Stratasys Produces 3D Printed Parts For New Airbus Aircraft
Andrew Wheeler posted on May 07, 2015 |
Airbus's first-of-type A350 XWB aircraft is outfitted with thousands of AM flight parts

Yesterday, Stratasys announced that Airbus has produced more than 1000 flight parts on its Stratasys FDM 3D Production Systems for use in the first-of-type A350 XWB aircraft, which was delivered in December 2014. Airbus initiated development and certification of 3D printing with Stratasys in 2013 as a scheduled risk reduction activity for the A350 XWB program, and the 3D printed parts were used in place of traditionally manufactured parts to increase supply chain flexibility, which helped Airbus meet its delivery commitment on-time. 

The parts are 3D printed from ULTEM 9085 resin for FDM, which is certified to Airbus material specifications. ULTEM 9085 resin has a high strength-to-weight ratio and is FST (flame, smoke, and toxicity) compliant for aircraft interior applications. The goal was for Airbus to manufacture strong, lighter weight parts while substantially reducing production time and manufacturing costs.

“We are delighted that Stratasys additive manufacturing solutions are being adopted by Airbus for its flagship A350 XWB (extra wide body) aircraft. Both companies share a vision of applying innovative technologies to design and manufacturing to create game-changing benefits,” according to Dan Yalon, Executive Vice President, Business Development, Marketing & Vertical Solutions for Stratasys. “Our additive manufacturing solutions can produce complex parts on-demand, ensuring on time delivery while streamlining supply chains. Additive manufacturing also greatly improves the buy-to-fly ratio as significantly less material is wasted than with conventional manufacturing methods. Stratasys is looking forward to bringing these and other advantages to its collaboration with Airbus and to being part of Airbus’ Factory of the Future initiative.”

Aerospace and automotive companies are increasingly partnering with 3D printer manufacturers to adopt and test additive manufacturing strategies. Additive manufacturing enables original and replacement parts to be digitally produced at the best suited locations, reducing both material waste and inventory requirements.
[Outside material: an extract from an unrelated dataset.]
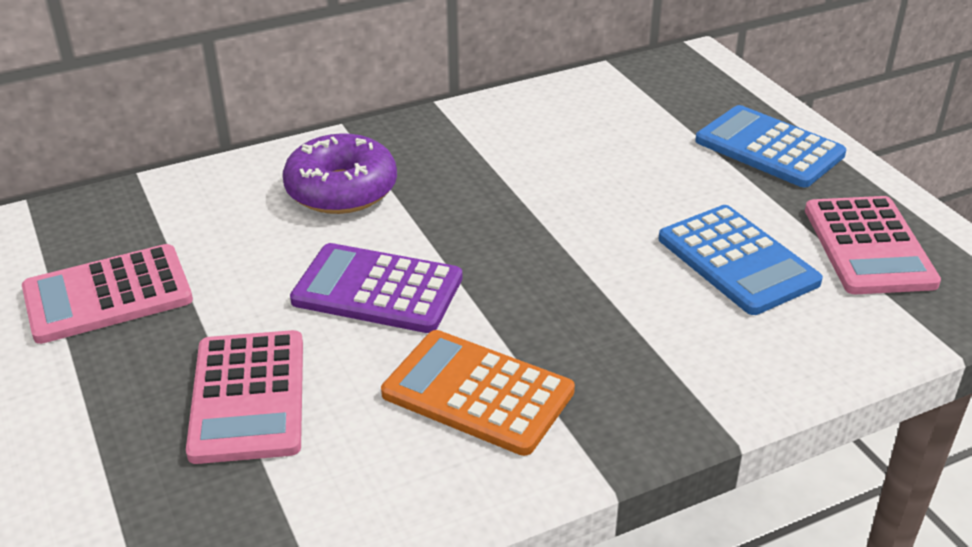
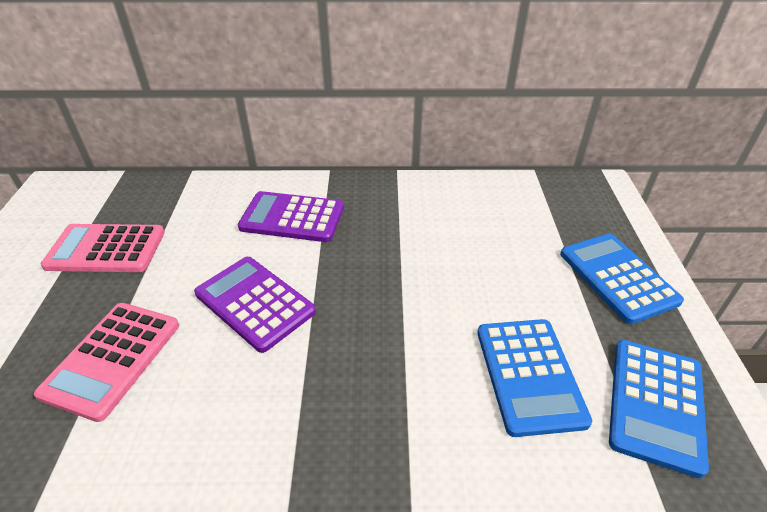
camera: 25 degrees right, 5 degrees up
(341, 190) = (292, 217): purple donut -> purple calculator
(478, 393) = (251, 421): orange calculator -> none
(868, 246) = (655, 404): pink calculator -> blue calculator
By adopting additive manufacturing throughout the product lifecycle, companies can reduce operational costs, accelerate time to market, decentralize production, and add new innovative product functionality.  

3D printing industrial parts means that companies like Stratasys have to meet high material standards and certifications which have been in place for every material that has ever flown.  In highly regulated industries like aerospace, the challenges to meet these high standards are long and cumbersome, generally taking about 15 years for a material to get certified for production and commercial use.  

The prototype A350 first flew on the 14th of June, 2013 from Toulouse, France. Airbus received type certification from the European Aviation Safety Agency in September 2014 and certification from the Federal Aviation Administration two months after that. The A350 XWB entered service with  Qatar Airways, the type's launch customer in January 2015.